Each line below from the one containing "left hip: (294, 303)" through the one containing "right knee: (245, 413)" is to be given again exactly, and no line outside that span.

Pose landmark coordinates:
==================================================
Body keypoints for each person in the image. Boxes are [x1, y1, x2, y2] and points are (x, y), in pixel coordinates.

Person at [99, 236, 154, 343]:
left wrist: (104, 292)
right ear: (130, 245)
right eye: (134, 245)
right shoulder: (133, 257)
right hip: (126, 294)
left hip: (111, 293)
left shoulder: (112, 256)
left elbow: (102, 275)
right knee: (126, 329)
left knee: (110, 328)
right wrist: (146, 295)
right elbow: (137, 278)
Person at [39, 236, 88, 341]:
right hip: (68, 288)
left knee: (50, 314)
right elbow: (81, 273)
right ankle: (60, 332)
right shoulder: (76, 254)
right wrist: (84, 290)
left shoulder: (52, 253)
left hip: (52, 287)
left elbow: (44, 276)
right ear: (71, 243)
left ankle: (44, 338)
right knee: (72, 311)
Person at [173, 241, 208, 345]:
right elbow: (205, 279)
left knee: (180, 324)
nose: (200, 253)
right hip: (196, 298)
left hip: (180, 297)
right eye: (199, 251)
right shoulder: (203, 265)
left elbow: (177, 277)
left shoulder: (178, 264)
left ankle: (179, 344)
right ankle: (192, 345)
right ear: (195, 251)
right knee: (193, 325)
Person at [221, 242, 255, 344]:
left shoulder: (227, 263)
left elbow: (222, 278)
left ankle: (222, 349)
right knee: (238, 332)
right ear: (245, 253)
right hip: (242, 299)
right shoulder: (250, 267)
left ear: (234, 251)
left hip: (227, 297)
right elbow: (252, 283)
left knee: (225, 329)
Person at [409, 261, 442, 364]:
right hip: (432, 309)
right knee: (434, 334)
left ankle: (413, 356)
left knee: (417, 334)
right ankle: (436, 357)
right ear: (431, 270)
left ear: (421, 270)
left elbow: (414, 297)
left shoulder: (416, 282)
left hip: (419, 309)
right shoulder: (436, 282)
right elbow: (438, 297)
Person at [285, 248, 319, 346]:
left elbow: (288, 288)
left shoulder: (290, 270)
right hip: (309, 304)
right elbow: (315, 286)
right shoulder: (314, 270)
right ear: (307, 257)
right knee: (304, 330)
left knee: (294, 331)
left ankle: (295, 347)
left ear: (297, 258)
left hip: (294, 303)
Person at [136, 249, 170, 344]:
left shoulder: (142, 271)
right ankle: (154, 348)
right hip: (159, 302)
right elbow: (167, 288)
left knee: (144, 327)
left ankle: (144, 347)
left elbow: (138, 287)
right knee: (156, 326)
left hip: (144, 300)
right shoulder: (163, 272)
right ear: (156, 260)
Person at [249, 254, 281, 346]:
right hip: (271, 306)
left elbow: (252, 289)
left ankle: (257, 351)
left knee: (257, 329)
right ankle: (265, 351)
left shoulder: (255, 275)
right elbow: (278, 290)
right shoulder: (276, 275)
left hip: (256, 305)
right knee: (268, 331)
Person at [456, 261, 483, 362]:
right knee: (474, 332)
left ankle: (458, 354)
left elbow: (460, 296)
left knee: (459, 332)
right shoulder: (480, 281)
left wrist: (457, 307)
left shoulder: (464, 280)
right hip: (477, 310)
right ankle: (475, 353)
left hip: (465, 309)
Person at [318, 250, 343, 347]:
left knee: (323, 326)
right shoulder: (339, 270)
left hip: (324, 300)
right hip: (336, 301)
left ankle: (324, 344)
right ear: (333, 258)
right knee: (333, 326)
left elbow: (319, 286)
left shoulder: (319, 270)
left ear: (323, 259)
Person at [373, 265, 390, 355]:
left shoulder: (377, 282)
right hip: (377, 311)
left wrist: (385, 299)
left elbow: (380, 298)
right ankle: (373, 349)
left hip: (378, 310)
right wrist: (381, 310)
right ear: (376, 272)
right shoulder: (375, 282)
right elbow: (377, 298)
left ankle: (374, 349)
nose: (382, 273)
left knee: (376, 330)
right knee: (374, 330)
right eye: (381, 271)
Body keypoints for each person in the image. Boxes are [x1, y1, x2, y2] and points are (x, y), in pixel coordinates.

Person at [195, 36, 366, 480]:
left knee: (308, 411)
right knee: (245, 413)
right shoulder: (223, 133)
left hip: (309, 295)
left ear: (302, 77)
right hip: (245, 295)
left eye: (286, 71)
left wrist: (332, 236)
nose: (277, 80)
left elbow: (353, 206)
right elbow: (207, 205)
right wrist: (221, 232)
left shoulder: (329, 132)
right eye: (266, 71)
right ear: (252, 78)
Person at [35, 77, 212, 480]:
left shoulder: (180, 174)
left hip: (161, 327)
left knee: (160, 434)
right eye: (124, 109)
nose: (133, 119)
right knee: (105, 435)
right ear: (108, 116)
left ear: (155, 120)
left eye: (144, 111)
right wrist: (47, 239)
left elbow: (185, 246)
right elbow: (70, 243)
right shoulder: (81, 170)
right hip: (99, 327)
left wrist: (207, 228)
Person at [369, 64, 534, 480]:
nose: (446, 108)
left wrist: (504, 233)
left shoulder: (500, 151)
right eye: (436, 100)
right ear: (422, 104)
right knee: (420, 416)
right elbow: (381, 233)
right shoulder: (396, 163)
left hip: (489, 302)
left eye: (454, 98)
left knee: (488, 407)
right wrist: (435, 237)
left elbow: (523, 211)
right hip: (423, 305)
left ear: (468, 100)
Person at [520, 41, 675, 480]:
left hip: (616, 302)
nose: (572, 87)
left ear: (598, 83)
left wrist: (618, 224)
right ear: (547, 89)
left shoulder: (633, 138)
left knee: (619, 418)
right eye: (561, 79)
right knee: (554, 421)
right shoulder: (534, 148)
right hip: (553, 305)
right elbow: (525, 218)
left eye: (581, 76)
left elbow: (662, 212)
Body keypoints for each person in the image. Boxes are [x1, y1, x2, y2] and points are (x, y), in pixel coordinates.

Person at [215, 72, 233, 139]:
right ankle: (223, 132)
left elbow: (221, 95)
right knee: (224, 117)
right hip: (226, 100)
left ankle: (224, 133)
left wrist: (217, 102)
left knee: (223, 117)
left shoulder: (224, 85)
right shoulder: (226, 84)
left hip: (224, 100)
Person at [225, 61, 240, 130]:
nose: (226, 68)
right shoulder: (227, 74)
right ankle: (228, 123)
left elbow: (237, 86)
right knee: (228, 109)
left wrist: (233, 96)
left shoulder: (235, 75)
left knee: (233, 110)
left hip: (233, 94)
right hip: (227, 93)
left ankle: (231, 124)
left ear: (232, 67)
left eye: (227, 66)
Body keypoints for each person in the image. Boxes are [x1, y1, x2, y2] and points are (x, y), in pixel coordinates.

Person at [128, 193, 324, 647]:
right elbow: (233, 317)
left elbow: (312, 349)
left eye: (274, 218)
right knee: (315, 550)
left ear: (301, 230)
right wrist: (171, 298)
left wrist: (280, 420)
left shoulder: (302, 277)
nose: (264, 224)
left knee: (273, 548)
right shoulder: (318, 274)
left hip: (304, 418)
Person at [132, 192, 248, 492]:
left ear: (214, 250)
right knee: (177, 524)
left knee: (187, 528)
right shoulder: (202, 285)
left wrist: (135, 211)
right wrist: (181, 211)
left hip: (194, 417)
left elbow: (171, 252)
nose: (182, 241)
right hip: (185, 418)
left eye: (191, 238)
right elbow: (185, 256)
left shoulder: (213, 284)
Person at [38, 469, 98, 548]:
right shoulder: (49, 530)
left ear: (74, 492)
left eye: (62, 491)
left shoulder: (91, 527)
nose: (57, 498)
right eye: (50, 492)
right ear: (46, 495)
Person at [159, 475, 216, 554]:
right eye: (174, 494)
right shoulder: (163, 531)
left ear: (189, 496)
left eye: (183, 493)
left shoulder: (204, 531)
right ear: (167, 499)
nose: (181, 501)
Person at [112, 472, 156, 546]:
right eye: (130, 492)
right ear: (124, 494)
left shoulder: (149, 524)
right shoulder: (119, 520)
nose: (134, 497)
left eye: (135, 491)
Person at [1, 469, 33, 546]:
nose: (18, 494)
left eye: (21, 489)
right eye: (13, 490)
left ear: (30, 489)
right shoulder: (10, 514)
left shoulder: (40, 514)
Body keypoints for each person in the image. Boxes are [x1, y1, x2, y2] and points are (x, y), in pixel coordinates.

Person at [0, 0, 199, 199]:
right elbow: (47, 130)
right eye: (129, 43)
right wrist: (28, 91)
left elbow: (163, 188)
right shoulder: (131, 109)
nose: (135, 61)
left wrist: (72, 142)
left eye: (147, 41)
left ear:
==================================================
RESULT FOR THIS TASK:
left hip: (294, 303)
Person at [136, 249, 170, 344]:
left shoulder: (142, 271)
right ankle: (154, 348)
right hip: (159, 302)
right elbow: (167, 288)
left knee: (144, 327)
left ankle: (144, 347)
left elbow: (138, 287)
right knee: (156, 326)
left hip: (144, 300)
right shoulder: (163, 272)
right ear: (156, 260)
Person at [249, 254, 281, 346]:
right hip: (271, 306)
left elbow: (252, 289)
left ankle: (257, 351)
left knee: (257, 329)
right ankle: (265, 351)
left shoulder: (255, 275)
right elbow: (278, 290)
right shoulder: (276, 275)
left hip: (256, 305)
right knee: (268, 331)
Person at [456, 261, 483, 362]:
right knee: (474, 332)
left ankle: (458, 354)
left elbow: (460, 296)
left knee: (459, 332)
right shoulder: (480, 281)
left wrist: (457, 307)
left shoulder: (464, 280)
right hip: (477, 310)
right ankle: (475, 353)
left hip: (465, 309)
Person at [318, 250, 343, 347]:
left knee: (323, 326)
right shoulder: (339, 270)
left hip: (324, 300)
right hip: (336, 301)
left ankle: (324, 344)
right ear: (333, 258)
right knee: (333, 326)
left elbow: (319, 286)
left shoulder: (319, 270)
left ear: (323, 259)
Person at [373, 265, 390, 355]:
left shoulder: (377, 282)
right hip: (377, 311)
left wrist: (385, 299)
left elbow: (380, 298)
right ankle: (373, 349)
left hip: (378, 310)
right wrist: (381, 310)
right ear: (376, 272)
right shoulder: (375, 282)
right elbow: (377, 298)
left ankle: (374, 349)
nose: (382, 273)
left knee: (376, 330)
right knee: (374, 330)
right eye: (381, 271)
Body keypoints for each person in the image. Boxes are [x1, y1, x2, y2] and points are (x, y), in pixel coordinates.

Person at [195, 36, 366, 480]:
left knee: (308, 411)
right knee: (245, 413)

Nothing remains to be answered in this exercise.